Abdul-Walid of Acerbia

“Amnesia is the soul of wit.” – Abdul-Walid

On the orders of its unelected leader, the beleaguered posts of Acerbia are about to undergo a Structural Adjustment Program. There is no Universal Declaration on Blogging Rights, no legal basis for charges of blogicide.

“I am the state,” Louis XIV famously declared. Abdul-Walid recently entertained a similar delusion, equating the contemplated termination of his blog and all its contents with suicide.

But at other times and in other contexts, the Acerbian dictator has been one of the blogosphere’s staunchest defenders of textual autonomy. He has been known to reprint other bloggers’ posts without their advance permission – tolerated under the lax laws that govern the blogosphere – and sometimes has gone so far as to change their shape, once even editing out lines he didn’t like and briefly withholding attribution. Soon thereafter, he quoted Pascal with favor:

Certain authors, speaking of their works, say, ‘My book,’ ‘My commentary,’ ‘My history,’ etc. They resemble middle-class people who have a house of their own, and always have ‘My house’ on their lips. They would do better to say, ‘Our book,’ ‘Our commentary,’ ‘Our history,’ etc., because there is in them usually more of other people’s than their own.

So is this the end for our beloved cities of the plain? Will their zealous ruler consign them to fire and brimstone, blind to the plight of the righteous few? You bet your booty.

_YOUR OBJECTIVE_:
Carry on the satirical post about Abdul-Walid and his blog, starting right after its last sentence. You won't need the dataset records for this.

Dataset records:
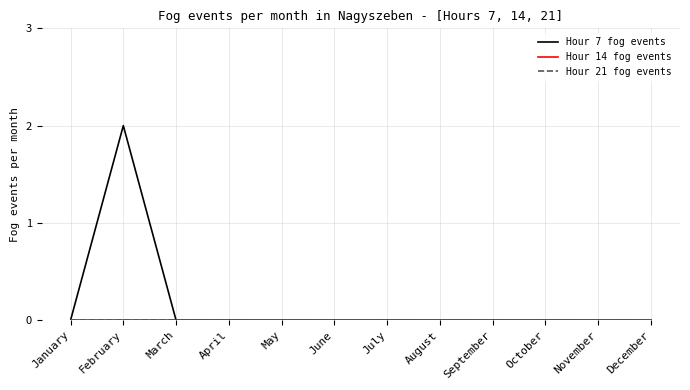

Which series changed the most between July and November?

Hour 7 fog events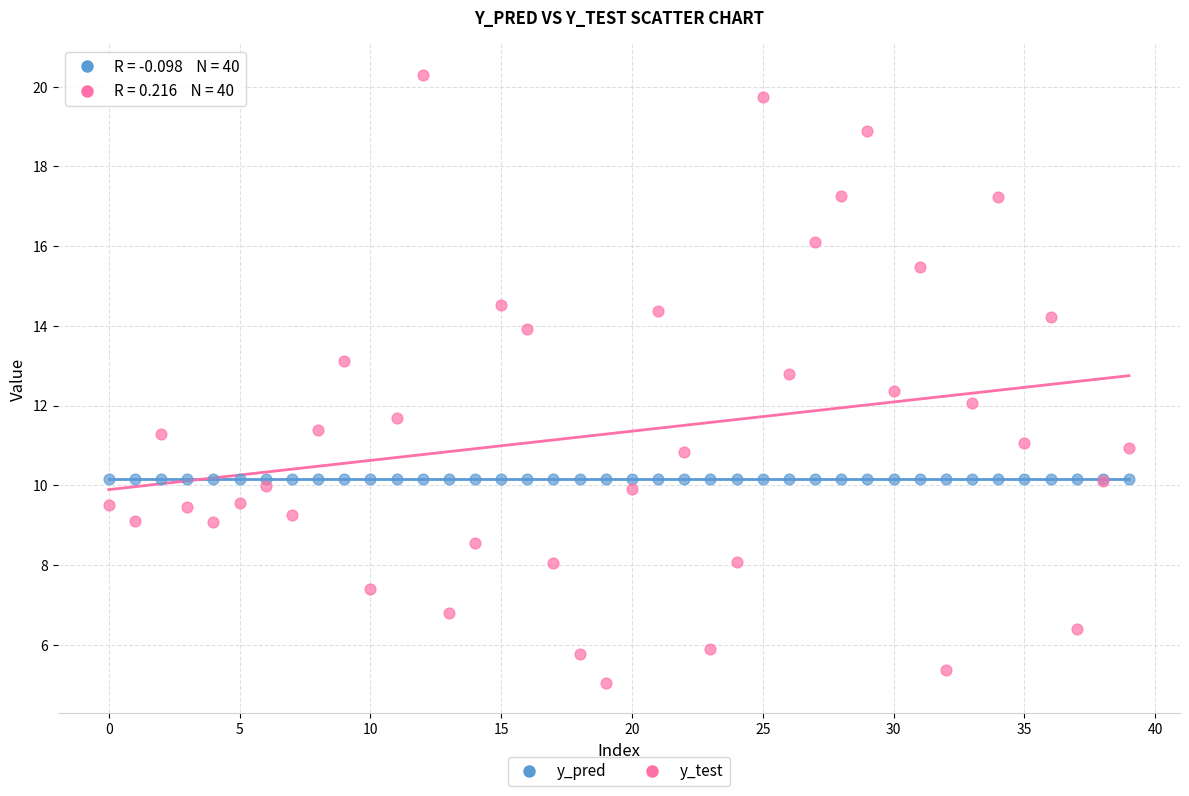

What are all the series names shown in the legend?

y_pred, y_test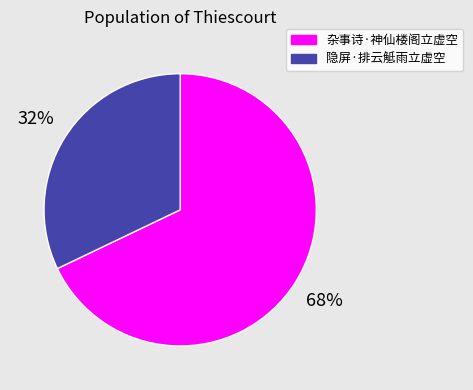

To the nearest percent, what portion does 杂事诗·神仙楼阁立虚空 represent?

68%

_ANSWER SPACE_:
Innominate. I play the tic-tac-toe with my tongue: I-No-Mi-Nate. It is one of those fabulous words, like “eponymous,” a word that testifies to itself, a word that hides behind itself. Or, like Lolita, or opolopo; words that entertain the mouth.The surface of Os innominatum wends deliriously: a gentle rise on a broad Iliac plain suddenly leads to a ridge which gives way to a volcanic crater, and a pair of mismatched wings surrounding a circular canal and subtending sheer cliffs. It is a prodigal shape, beaten every which way for pure functionality, bearing not a single wasted spur.

Word has it, however, that all the inhabitants have been airlifted out and have been granted refugee status elsewhere – most, in the shape-shifting way of web denizens, in multiple locations. Soon enough they will learn the bleak truth behind one of Abdul-Walid’s own apothegms, You have been sentenced to life outside prison, but this is harsher judgment than you think.

And Abdul-Walid himself?

As they pay their bill, and get up to leave, the older of the two is heard to say:”Insomnia. But I don’t count sheep when I can’t sleep. I count corpses.”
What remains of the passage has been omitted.